Flattening the backend is the safer fix — `generate-sse` already does it this way.

### 4.2 Screenshot URL encoding

`api.screenshotUrl('batch 3/foo.png')` produces `/screenshots/batch 3/foo.png`. Browsers percent-encode the space but some servers / proxies won't, and our Flask route reads `<path:filename>` raw. In practice it works for Playwright-rendered names but should be:
```ts
screenshotUrl: (filename: string) =>
  buildUrl('/screenshots/' + filename.split('/').map(encodeURIComponent).join('/'))
```

### 4.3 History "tool" label mismatch

Backend writes `"tool": "text-to-image"` / `"html-to-image"` / `"image-to-screenshots"` / `"regenerate"`.
Client-side runs store uses `"text-to-video"` / `"html-to-video"` / `"image-to-video"`.
Deduplication in `Processes.tsx` is by `html_filename`, so it mostly works — but the filter chips won't match backend history. Normalize both sides.

### 4.4 Missing UI hooks for existing backend features

All implemented server-side, no button yet:
- **Regenerate** — "render again with new zoom / viewport" from a history row.
- **Download ZIP** — batch-download all screenshots from a run.
- **Delete** — remove a screenshot / HTML from disk.
- **Preview** — see AI-generated HTML without rendering screenshots (big cost saver).
- **Live metrics** — `/metrics/<operation_id>` while a run is in flight.

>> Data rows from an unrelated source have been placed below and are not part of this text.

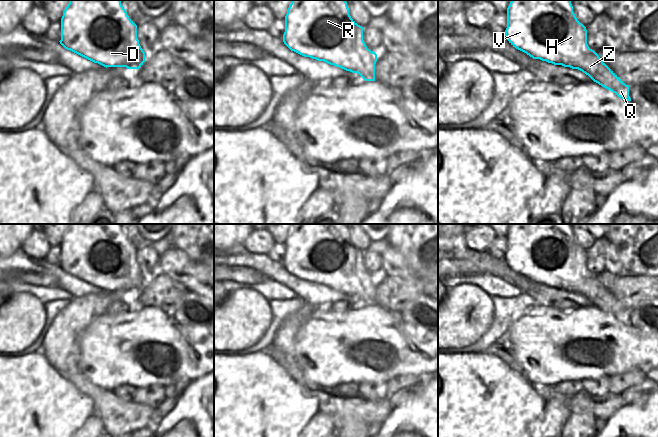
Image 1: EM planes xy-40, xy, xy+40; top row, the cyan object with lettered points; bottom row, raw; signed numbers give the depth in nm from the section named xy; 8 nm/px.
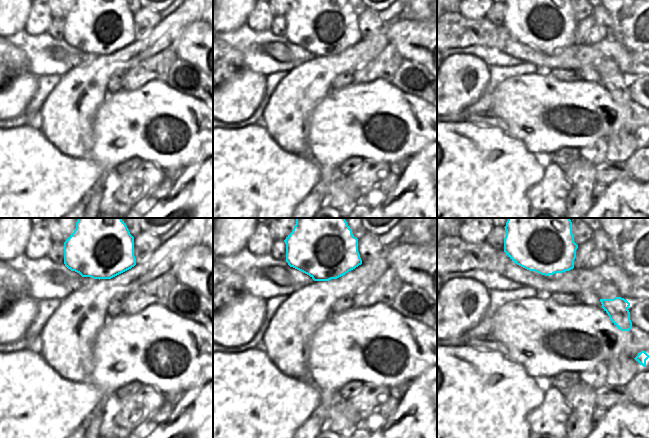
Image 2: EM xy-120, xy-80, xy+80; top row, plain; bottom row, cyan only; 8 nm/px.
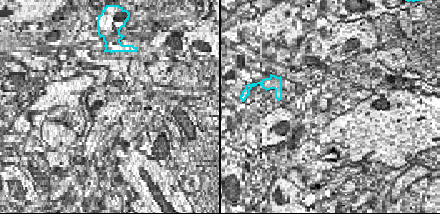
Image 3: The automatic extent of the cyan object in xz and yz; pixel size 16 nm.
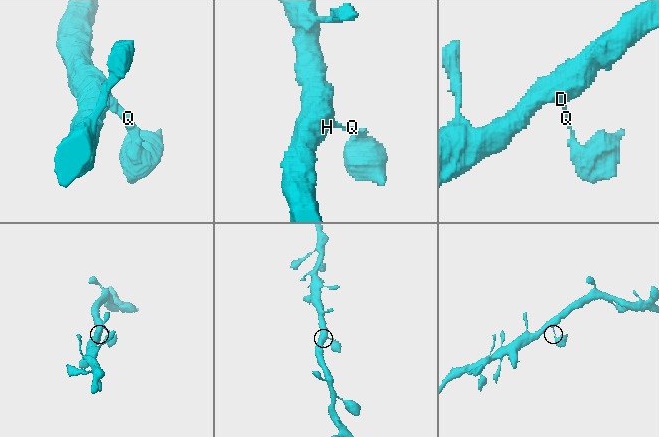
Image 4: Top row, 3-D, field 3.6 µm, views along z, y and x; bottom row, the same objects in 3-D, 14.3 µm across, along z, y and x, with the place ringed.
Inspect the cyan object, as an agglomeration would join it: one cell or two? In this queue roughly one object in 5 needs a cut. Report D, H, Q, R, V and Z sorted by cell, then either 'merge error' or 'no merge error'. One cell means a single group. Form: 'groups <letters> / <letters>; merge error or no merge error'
groups D H Q R V Z; no merge error

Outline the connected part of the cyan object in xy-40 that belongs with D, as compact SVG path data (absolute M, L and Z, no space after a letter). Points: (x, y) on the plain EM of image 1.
M69 224L61 242L60 268L104 291L139 293L145 276L137 262L137 249L129 242L121 224Z

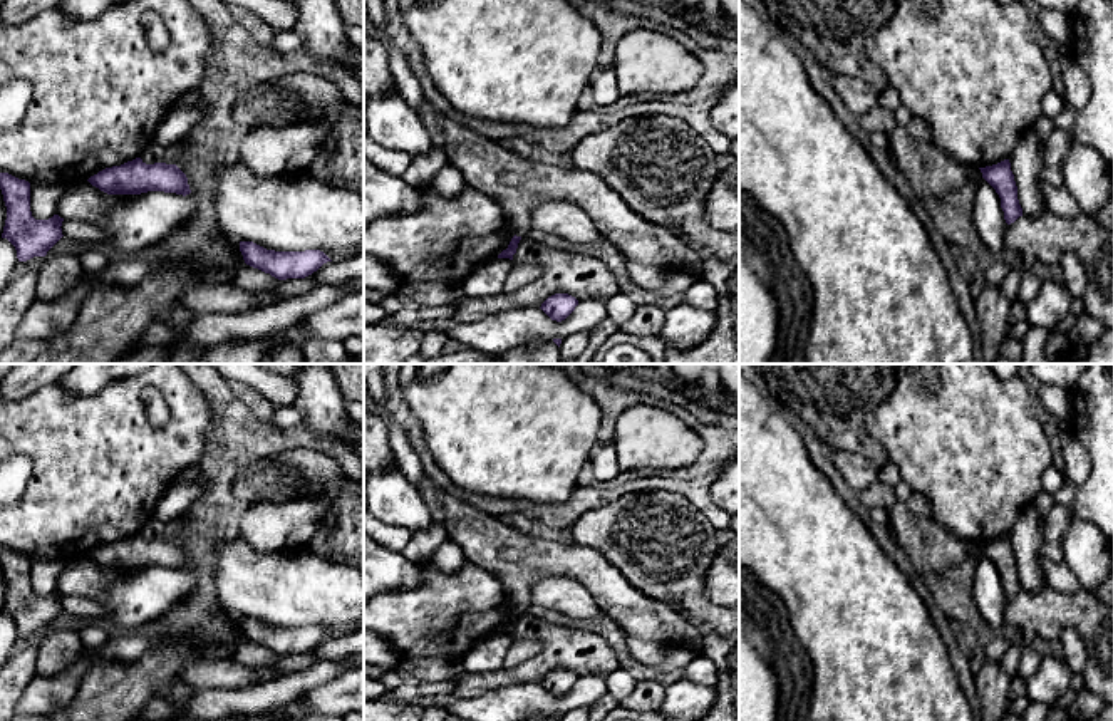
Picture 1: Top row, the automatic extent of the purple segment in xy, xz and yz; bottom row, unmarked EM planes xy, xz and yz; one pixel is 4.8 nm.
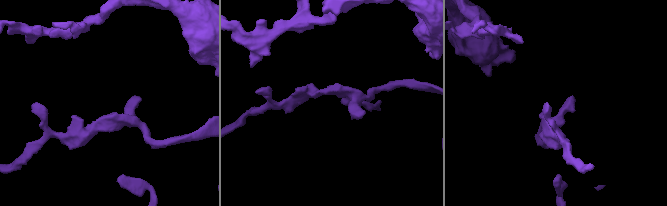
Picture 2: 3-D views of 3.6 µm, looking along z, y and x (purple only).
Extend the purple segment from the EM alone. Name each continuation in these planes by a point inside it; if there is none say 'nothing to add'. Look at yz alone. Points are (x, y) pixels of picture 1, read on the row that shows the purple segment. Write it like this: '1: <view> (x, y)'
nothing to add

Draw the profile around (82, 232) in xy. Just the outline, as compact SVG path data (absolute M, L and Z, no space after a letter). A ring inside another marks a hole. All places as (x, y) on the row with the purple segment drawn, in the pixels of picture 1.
M64 220L60 228L65 238L84 243L85 246L106 246L106 235L89 221Z

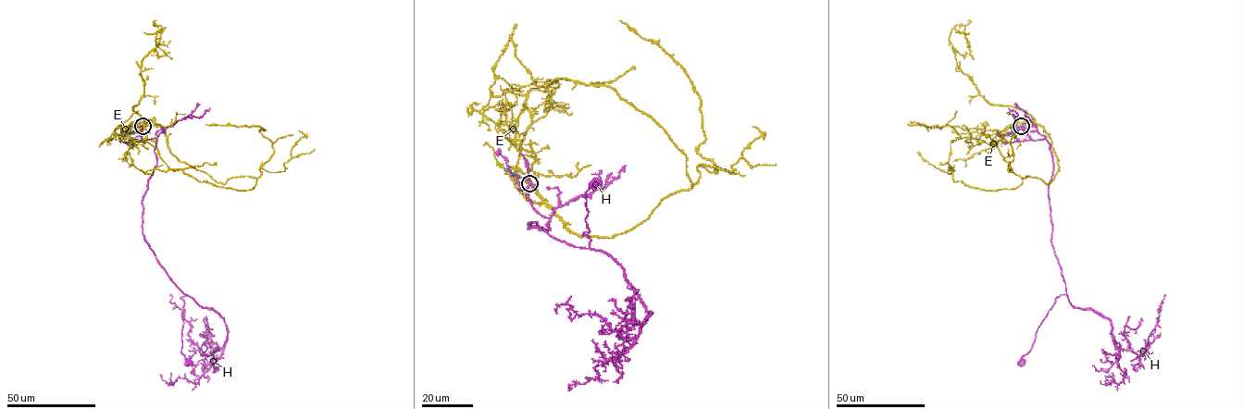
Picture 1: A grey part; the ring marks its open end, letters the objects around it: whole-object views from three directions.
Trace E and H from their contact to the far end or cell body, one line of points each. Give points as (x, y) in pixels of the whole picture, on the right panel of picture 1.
E: (1020, 126), (1043, 128), (1059, 170), (1046, 184), (1027, 176), (988, 191), (953, 180), (954, 130), (910, 122)
H: (1021, 126), (1033, 140), (1045, 138), (1050, 145), (1051, 243), (1066, 293), (1055, 298), (1022, 362)

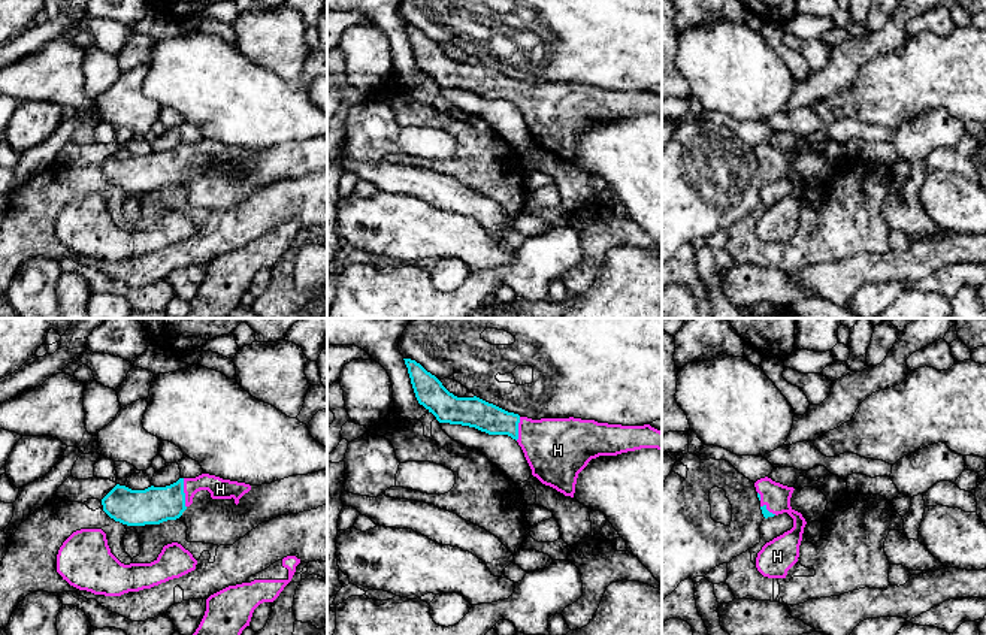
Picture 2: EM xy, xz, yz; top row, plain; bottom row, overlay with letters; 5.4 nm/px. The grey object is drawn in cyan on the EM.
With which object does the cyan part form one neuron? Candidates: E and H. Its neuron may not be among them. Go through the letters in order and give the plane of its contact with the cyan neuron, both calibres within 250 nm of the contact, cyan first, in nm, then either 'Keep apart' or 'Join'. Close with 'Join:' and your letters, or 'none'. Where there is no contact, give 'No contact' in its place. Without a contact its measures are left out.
E: No contact. Keep apart
H: Touches cyan in xy. Thickness 200 nm (cyan) against 110 nm. Join
Join: H

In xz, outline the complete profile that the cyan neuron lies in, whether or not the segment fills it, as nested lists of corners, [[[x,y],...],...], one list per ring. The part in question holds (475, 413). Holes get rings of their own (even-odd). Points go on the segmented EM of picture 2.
[[[403,360],[418,403],[439,423],[511,436],[521,447],[532,475],[565,496],[574,498],[578,474],[592,459],[641,448],[662,450],[662,432],[650,424],[621,426],[574,417],[520,417],[477,396],[457,397],[420,363]]]

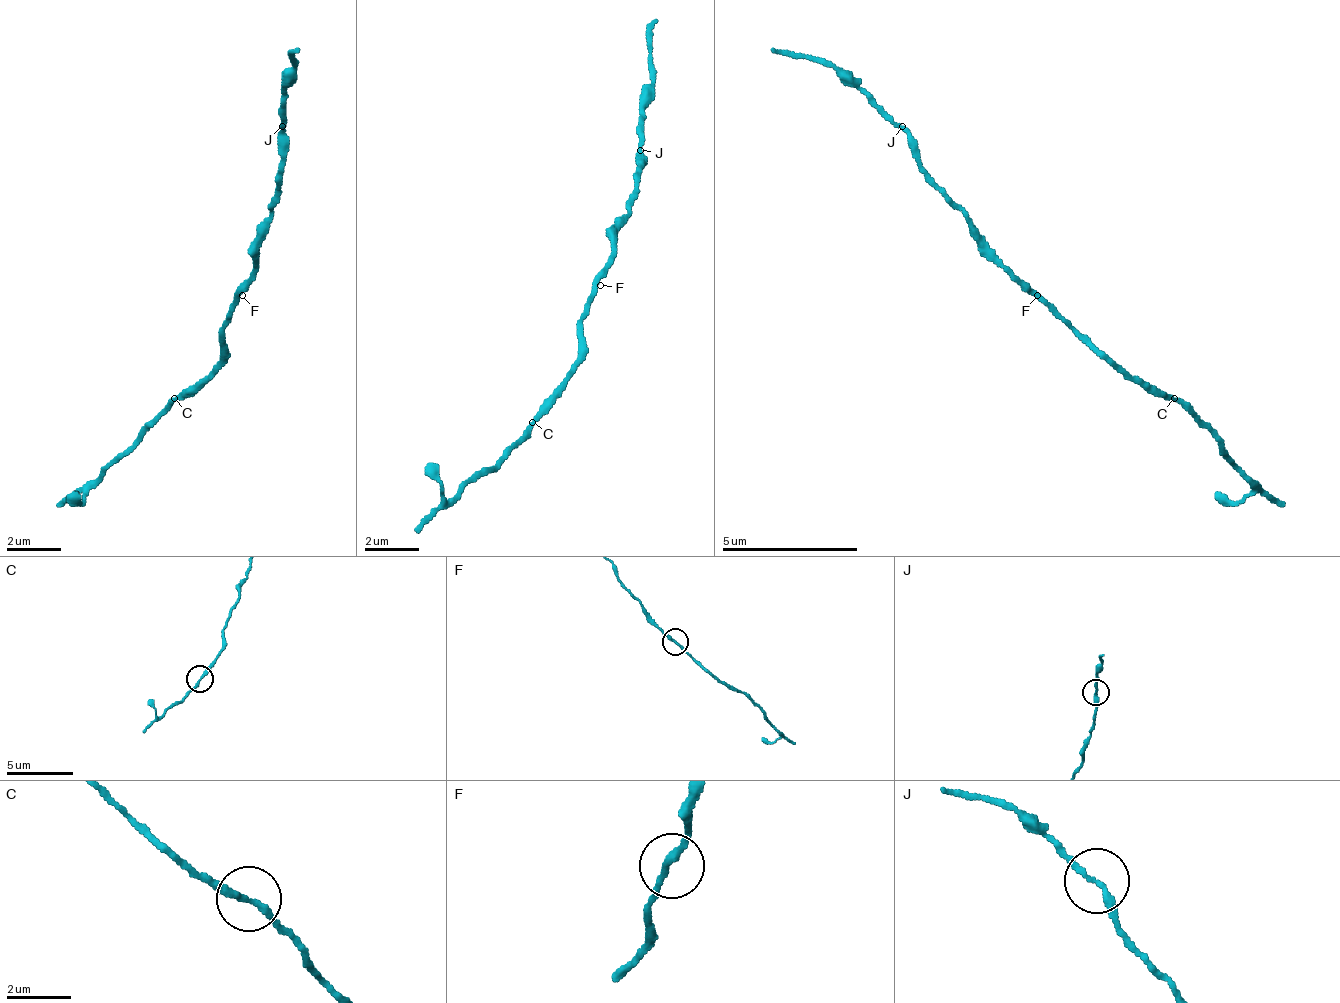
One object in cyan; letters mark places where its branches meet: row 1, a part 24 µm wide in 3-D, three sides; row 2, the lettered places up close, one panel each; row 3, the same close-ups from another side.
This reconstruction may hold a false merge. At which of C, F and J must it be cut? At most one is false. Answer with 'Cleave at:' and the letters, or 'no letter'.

These would slot naturally into each row on the Processes page.

### 4.5 CORS + hosting

- `flask-cors` is loaded with `try/except ImportError`. Fine for local, but for any remote host you should pin `origins` to the actual frontend domain instead of `"*"`.
- No auth. Exposing port 5000 beyond `localhost` should at least require a shared token header — the backend currently has zero access controls.
- No rate limiting. The AI endpoints are expensive; add `Flask-Limiter` or front with a reverse proxy that enforces quotas.

### 4.6 Hosting-readiness summary

**What works out of the box (local):**
- `python start.py` from `backend/` boots the whole app — serves built React at `/` and API everywhere else.
- Dev mode (`npm run dev` + Vite proxy) works without CORS.
- Single-port single-process deploy: `gunicorn -b 0.0.0.0:5000 app:app` on Linux, native Flask on Windows.

**Must fix before remote hosting:**
- Set `DEBUG=False` in `config.py` (currently `True`).
- Install `flask-cors` and pin `origins`.
- Don't use `app.run()` in prod — use `gunicorn` (already in requirements, Linux-only).
- Add at least a shared API-key header or basic-auth wrapper on every route.
- Persist `output/` on a mounted volume if the container is stateless.
- Playwright needs Chromium installed in the image — use `mcr.microsoft.com/playwright/python:v1.40.0` as the base.
- Windows-only `pywin32`/`python-pptx` should be gated — they already are in `requirements.txt`, good.

**Nice to have before shipping:**
- Pin token budgets and request size limits per endpoint.
- Structured logging (right now every route `print()`s to stdout with emojis).
- `/healthz` endpoint for container probes.
- Gunicorn config: `--workers 2 --threads 4 --timeout 600` (screenshot runs are long).

---

## 5. One-page TL;DR

- ✅ Text→Video: backend + frontend fully integrated.
- ✅ HTML→Video: backend + frontend fully integrated.
- ⚠ Image/PDF→Video: works server-side but the `complete` event wraps its payload, so the UI shows no screenshots on success — **fix backend flatten OR frontend unwrap**.
- ✅ Processes page: reads `/history`, `/list`, `/cache/stats`; unified client + backend view.
- ❌ Regenerate, Delete, Download-ZIP, Preview, Metrics endpoints are all implemented server-side but unused in UI.
- ⚠ Screenshot path encoding + history tool-name normalization are low-severity polish.
- ❌ Backend is local-only today; to host remotely you need auth, CORS pinning, prod WSGI, and log sanitization.